Some Republicans and Democrats have signaled that they may oppose Haaland’s nomination, citing her “opposition to new oil and gas drilling on federal lands — a position she shares with President Biden,” The Washington Post reported. The nominee is also opposed to hydraulic fracking — a process to extract natural grass that creates large amounts of pollution — but fracking is important to the economies of “states represented by the Democratic chairman and the ranking Republican on the Senate Energy and Natural Resources Committee,” according to the Post.
In January, a group of House Republicans sent Biden a letter requesting he withdraw Haaland’s nomination, calling it a “direct threat to working men and women and a rejection of the responsible development of America’s natural resources.”
“Growing up in my mother’s Pueblo household made me fierce. I’ll be fierce for all of us, our planet, and all of our protected land,” Haaland said on Twitter after being nominated. “I am honored and ready to serve.” She was elected to her second House term in November.
Office of Management and Budget
Biden’s pick of Neera Tanden, the outspoken president and CEO of the liberal-leaning think tank the Center for American Progress, appeared to be upended this weekend after moderate Democrat Sen. Joe Manchin, of West Virginia, said he wouldn’t support Tanden’s nomination.
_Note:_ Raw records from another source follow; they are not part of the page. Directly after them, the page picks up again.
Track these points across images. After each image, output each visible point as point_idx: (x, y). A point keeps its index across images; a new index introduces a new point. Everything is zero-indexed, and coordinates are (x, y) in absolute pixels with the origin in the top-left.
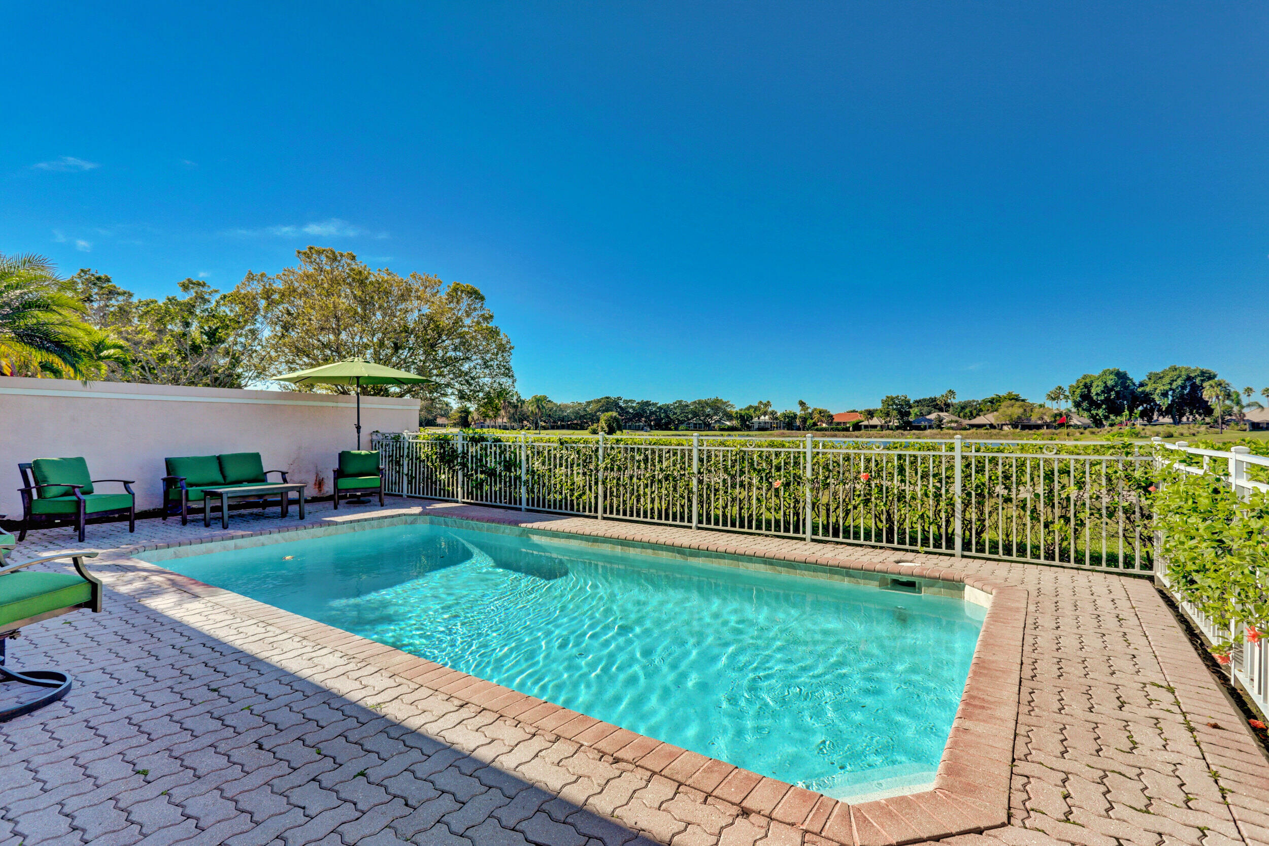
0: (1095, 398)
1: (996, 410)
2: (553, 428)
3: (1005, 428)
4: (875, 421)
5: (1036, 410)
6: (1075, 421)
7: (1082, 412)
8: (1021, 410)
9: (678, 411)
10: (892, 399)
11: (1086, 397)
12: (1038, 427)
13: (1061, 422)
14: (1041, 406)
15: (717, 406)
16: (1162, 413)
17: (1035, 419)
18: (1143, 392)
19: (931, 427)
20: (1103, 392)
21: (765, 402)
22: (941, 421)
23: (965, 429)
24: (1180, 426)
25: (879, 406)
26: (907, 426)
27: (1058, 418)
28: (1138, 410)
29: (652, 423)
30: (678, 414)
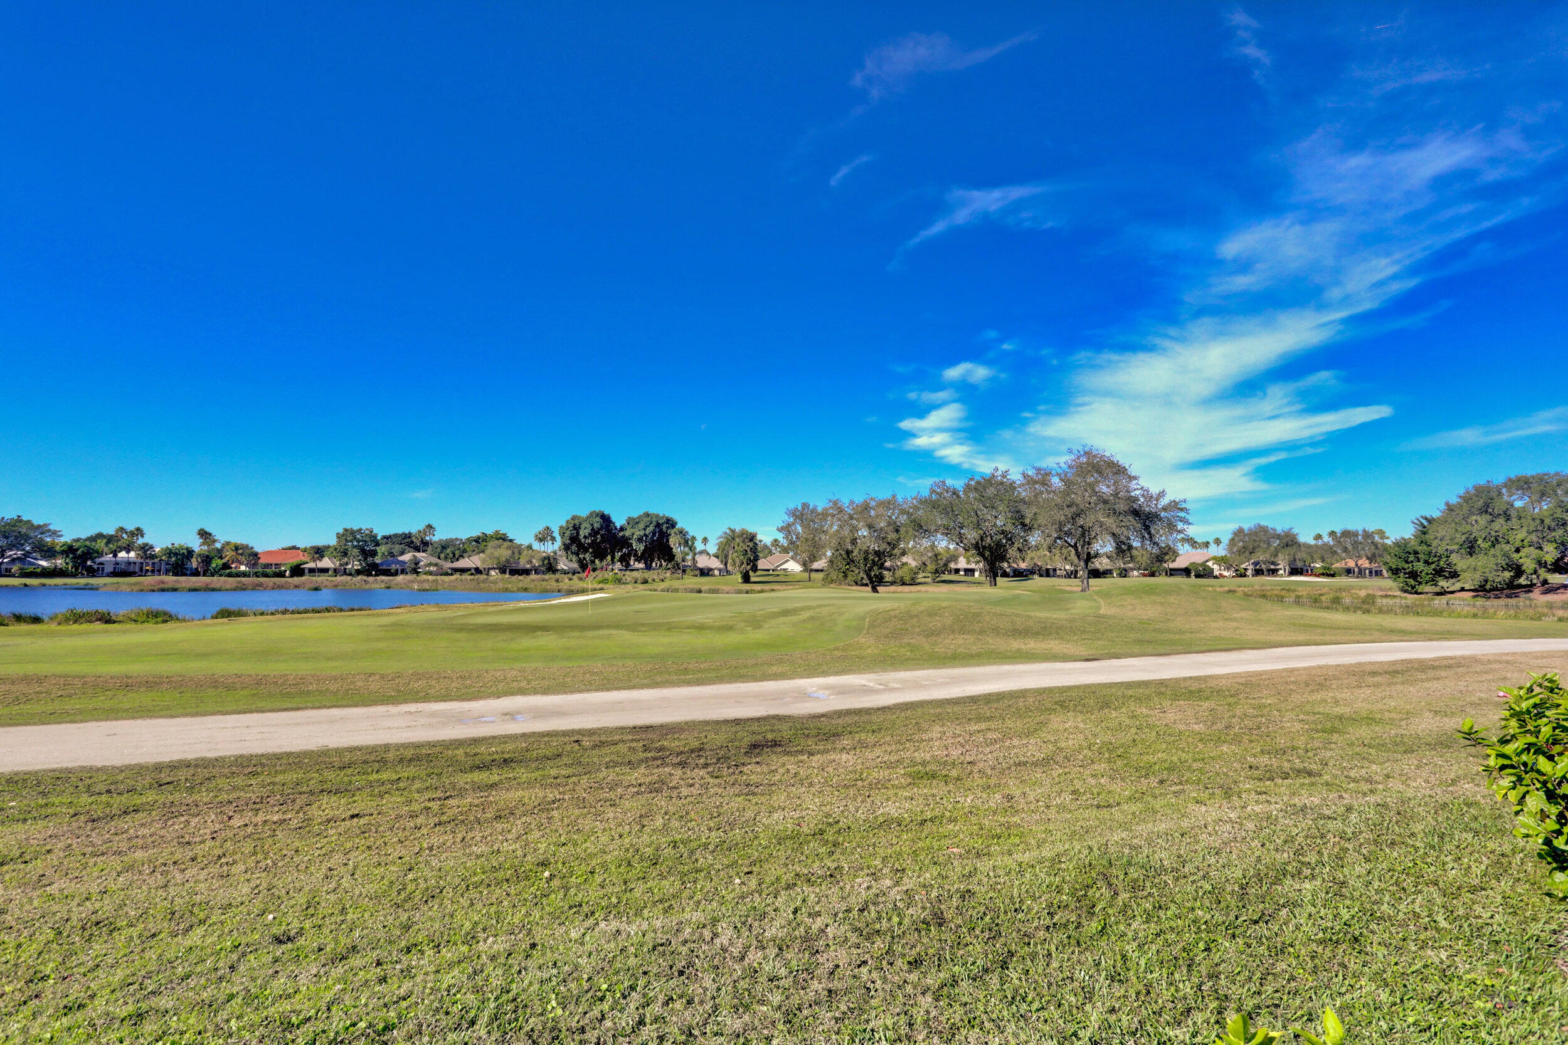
0: (583, 540)
1: (483, 552)
3: (493, 573)
4: (326, 563)
5: (525, 552)
6: (561, 566)
7: (571, 556)
8: (509, 552)
10: (352, 532)
11: (574, 539)
12: (527, 572)
13: (549, 566)
14: (530, 547)
15: (18, 532)
16: (638, 560)
17: (523, 563)
18: (623, 536)
19: (403, 572)
20: (590, 534)
21: (130, 527)
22: (417, 564)
23: (447, 574)
24: (652, 572)
25: (333, 541)
26: (372, 569)
27: (546, 562)
28: (618, 555)
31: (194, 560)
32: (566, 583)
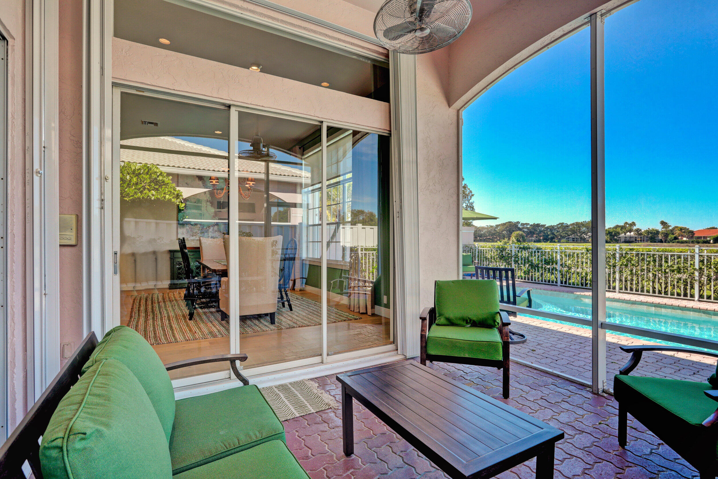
9: (560, 230)
21: (630, 222)
29: (541, 238)
30: (561, 232)
31: (659, 235)
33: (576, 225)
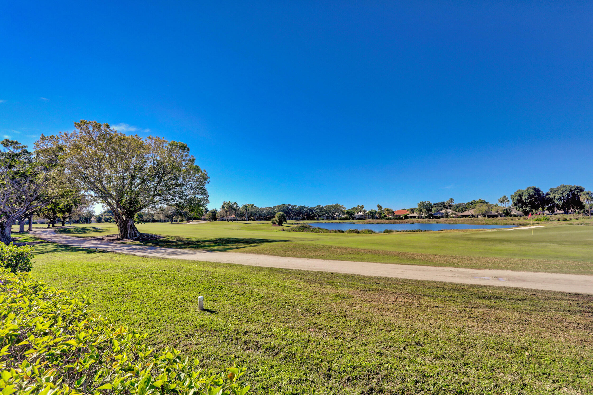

Since then, Republican senators that may have voted for the nominee — like Maine’s Susan Collins or Utah’s Mitt Romney — have also said they would not endorse Tanden.
“Sen. Romney has been critical of extreme rhetoric from prior nominees, and this is consistent with that position. He believes it’s hard to return to comity and respect with a nominee who has issued a thousand mean tweets,” said Romney spokeswoman Arielle Mueller, Deseret News reported.
If confirmed, which is beginning to seem unlikely, Tanden would be the first Indian-American to lead the OMB.
Already confirmed
Eight of Biden’s Cabinet picks have already been confirmed, according to a Politico tracker and The Associated Press:
- Anthony Blinken, secretary of state.
- Lloyd Austin, secretary of defense.
- Janet Yellen, secretary of treasury.
- Pete Buttigieg, secretary of transportation.
- Alejandro Mayorkas, secretary of homeland security.
- Denis McDonough, secretary of veterans affairs.
- Avril Haines, director of national intelligence.
- Linda Thomas-Greenfield, U.S. ambassador to the United Nations.
Two more of the president’s nominees are expected to be confirmed in the next month, The Wall Street Journal reported. Those include Tom Vilsack as secretary of agriculture and Merrick Garland as U.S. attorney general.